Marlene Dietrich, who was fiercely pro-ally in WW2 despite the Nazis holding her family in Europe, spent most of the war doing USO tours.
She used to sing "Where have all the flowers gone?" at all her concerts until she died.
I've been thinking about it too. Talked w/ my daughter and son a bit about it, at the elder's request got a book out of the library on it, but they are too young (eight and six) and I did not want to show them the worst pictures.
Maybe in a few years let them watch "All Quiet on the Western Front"?
Also looking at maps in that book, thinking like John Ford who posted above about chicken coming home to roost.
I like the idea of the "George Santayana: Now More Than Ever" T-shirt.
The Big Parade with John Gilbert and Renee Adoree, directed by King Vidor.
Go see it.
One of the most moving pieces that I've seen about the great war is Charlie Grant's War.
With regard to Tom's earlier comment about the new veterans...
...there's this one hall at my school, one of the prettiest buildings on campus, whose walls are inscribed with the names of students and alumni who fell in the Great War. With each listing - and there are easily hundreds - is included the man's class year, and it’s striking just how many members of the class of, say, 1919, died instead in 1918 or 1917.
I can’t begin to describe how almost creepy it was walking through that hall this morning, thinking about how those dates would look were they altered a few decades to reflect the fallen of today’s war.
It's been an oddly painful day for me. Moreso than last year, when my comrades were still overseas.
Perhaps the election adds to my morbid thoughts, or the comments I see, here and there.
I fear, as I look at the world that I may not live to see old age.
I wonder what my grandfather(s) and I might be able to talk about now, that we couldn't before. I think dark and weary thoughts, seeing Mordor in the pockmarks of France, and things unspeakable in my mind's eye.
If I didn't have a train to catch the early morning gloaming, I think I might get good and drunk, and remember, because I keep hearing strains of Waltzing Matilda.
TK
It suddenly struck me that, with the improvements in body armor, we may be seeing more vets in the future who bear a striking resemblance to the protagonist in "Johnny Got His Gun."
That horrifies me.
Mike Ford's on the right track, but in the end, I couldn't bear not to post it. So many of them asked only to be remembered.
"[...] the agents of the Ottoman Empire have troubled no one in the last few years. [...]"

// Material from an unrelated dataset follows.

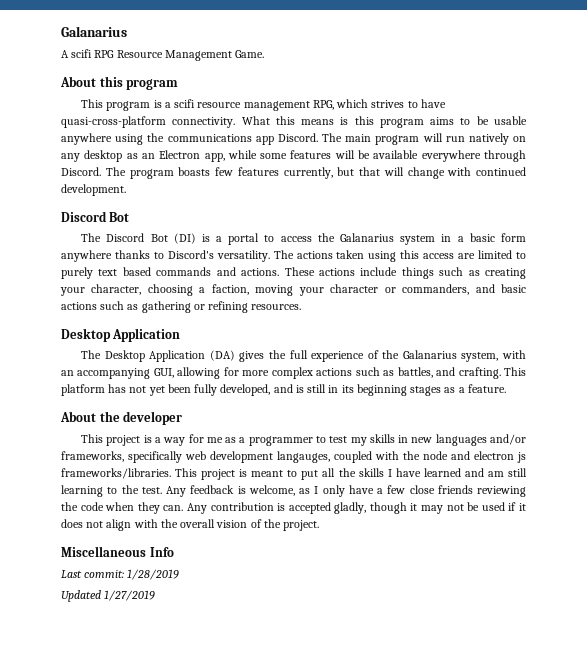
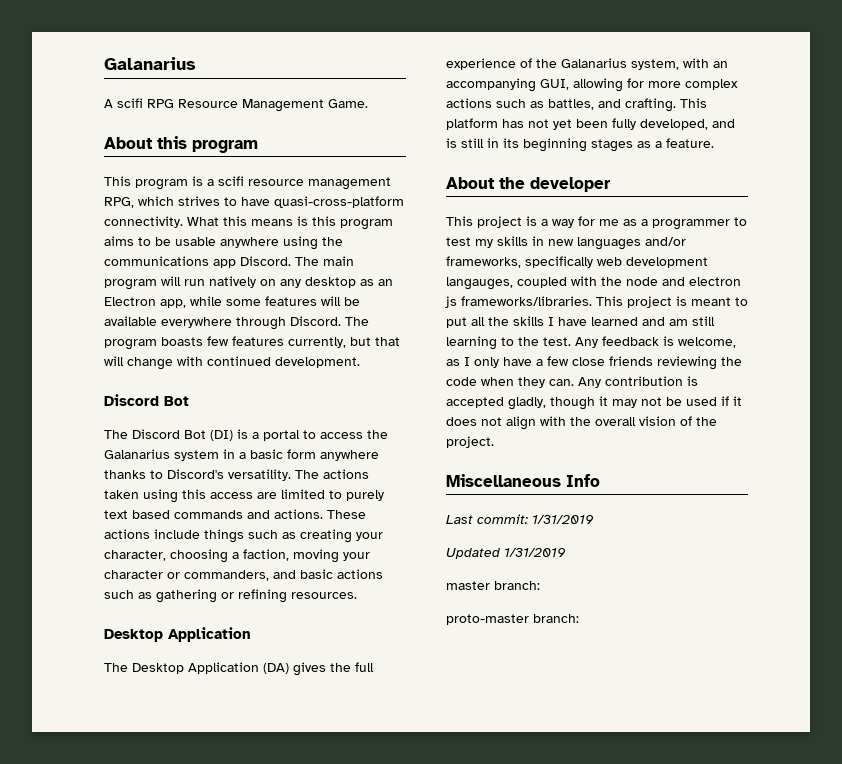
[127,569,180,580] 1/28/2019 -> [532,515,594,524] 1/31/2019
[104,590,156,601] 1/27/2019 -> [504,548,566,557] [446,581,540,590] [446,614,579,625] 1/31/2019 // master branch: // proto-master branch:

No, it is rather the absence of the empire. "Though thirty spokes may form the wheel, it is the hole within the hub which gives the wheel utility." The parts of the world struggle for their voices, and then to make harmony or discord.
"...the agents of the Ottoman Empire have troubled no one in the last few years..."
"...But I have a small suspicion that Teresa's decision not to post may be related to the thought that some birds take their own damn time to come home and roost..."
"Bilbo looked quickly at Frodo's face and passed his hands across his eyes. 'I understand now,' he said. 'Put it away! I am sorry: sorry you have come in for this burden: sorry about everything. Don't adventures ever have an end? I suppose not. Someone else always has to carry on the story."